[Records from a data collection]
--- START ---

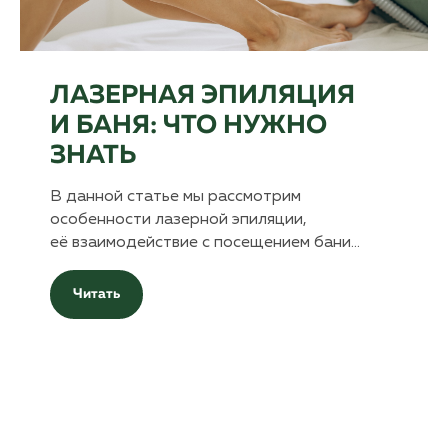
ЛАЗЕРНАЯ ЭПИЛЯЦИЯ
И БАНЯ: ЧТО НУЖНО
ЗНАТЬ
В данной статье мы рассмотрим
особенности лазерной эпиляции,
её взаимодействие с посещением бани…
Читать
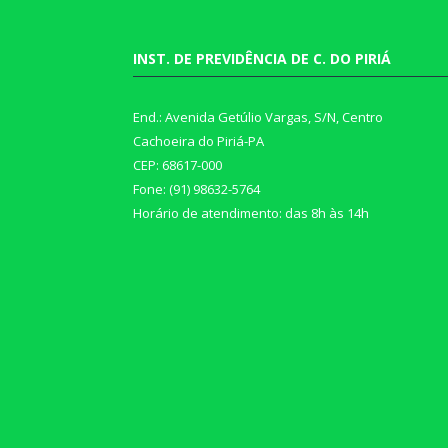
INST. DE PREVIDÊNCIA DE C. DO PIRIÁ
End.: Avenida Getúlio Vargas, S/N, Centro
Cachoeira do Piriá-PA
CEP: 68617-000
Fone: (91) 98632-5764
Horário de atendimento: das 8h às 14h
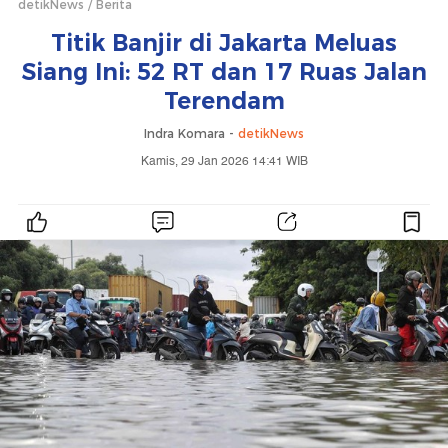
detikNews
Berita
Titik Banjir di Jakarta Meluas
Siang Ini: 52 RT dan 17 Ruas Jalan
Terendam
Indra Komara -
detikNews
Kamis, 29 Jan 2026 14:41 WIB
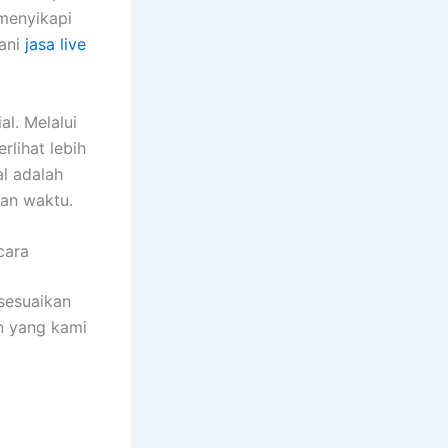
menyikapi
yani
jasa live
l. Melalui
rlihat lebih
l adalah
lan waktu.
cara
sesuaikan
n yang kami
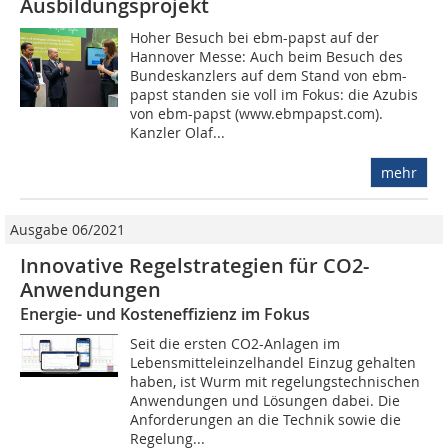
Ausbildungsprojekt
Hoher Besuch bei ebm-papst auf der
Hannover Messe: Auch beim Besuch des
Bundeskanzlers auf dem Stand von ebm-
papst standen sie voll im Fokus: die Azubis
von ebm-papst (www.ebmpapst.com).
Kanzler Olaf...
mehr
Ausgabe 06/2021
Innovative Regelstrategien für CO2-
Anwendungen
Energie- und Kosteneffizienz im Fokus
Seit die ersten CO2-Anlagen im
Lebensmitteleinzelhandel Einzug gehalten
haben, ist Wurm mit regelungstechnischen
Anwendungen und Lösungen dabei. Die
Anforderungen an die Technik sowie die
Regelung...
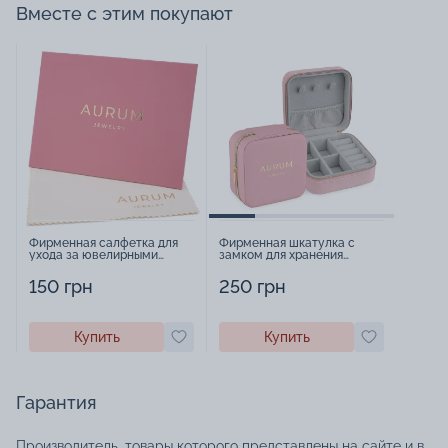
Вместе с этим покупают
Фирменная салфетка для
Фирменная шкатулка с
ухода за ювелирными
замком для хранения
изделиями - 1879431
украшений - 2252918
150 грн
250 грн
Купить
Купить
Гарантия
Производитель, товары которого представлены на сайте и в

--- END ---

TO DO> Please edit the listing from its first line up to and including the line with "n yang kami", replacing "Berita" with "Kabar" and keeping everything else unchanged. Leave the pictures out of your answer.

SOLUTION TO THIS EXERCISE>
ЛАЗЕРНАЯ ЭПИЛЯЦИЯ
И БАНЯ: ЧТО НУЖНО
ЗНАТЬ
В данной статье мы рассмотрим
особенности лазерной эпиляции,
её взаимодействие с посещением бани…
Читать
INST. DE PREVIDÊNCIA DE C. DO PIRIÁ
End.: Avenida Getúlio Vargas, S/N, Centro
Cachoeira do Piriá-PA
CEP: 68617-000
Fone: (91) 98632-5764
Horário de atendimento: das 8h às 14h
detikNews
Kabar
Titik Banjir di Jakarta Meluas
Siang Ini: 52 RT dan 17 Ruas Jalan
Terendam
Indra Komara -
detikNews
Kamis, 29 Jan 2026 14:41 WIB
menyikapi
yani
jasa live
l. Melalui
rlihat lebih
l adalah
lan waktu.
cara
sesuaikan
n yang kami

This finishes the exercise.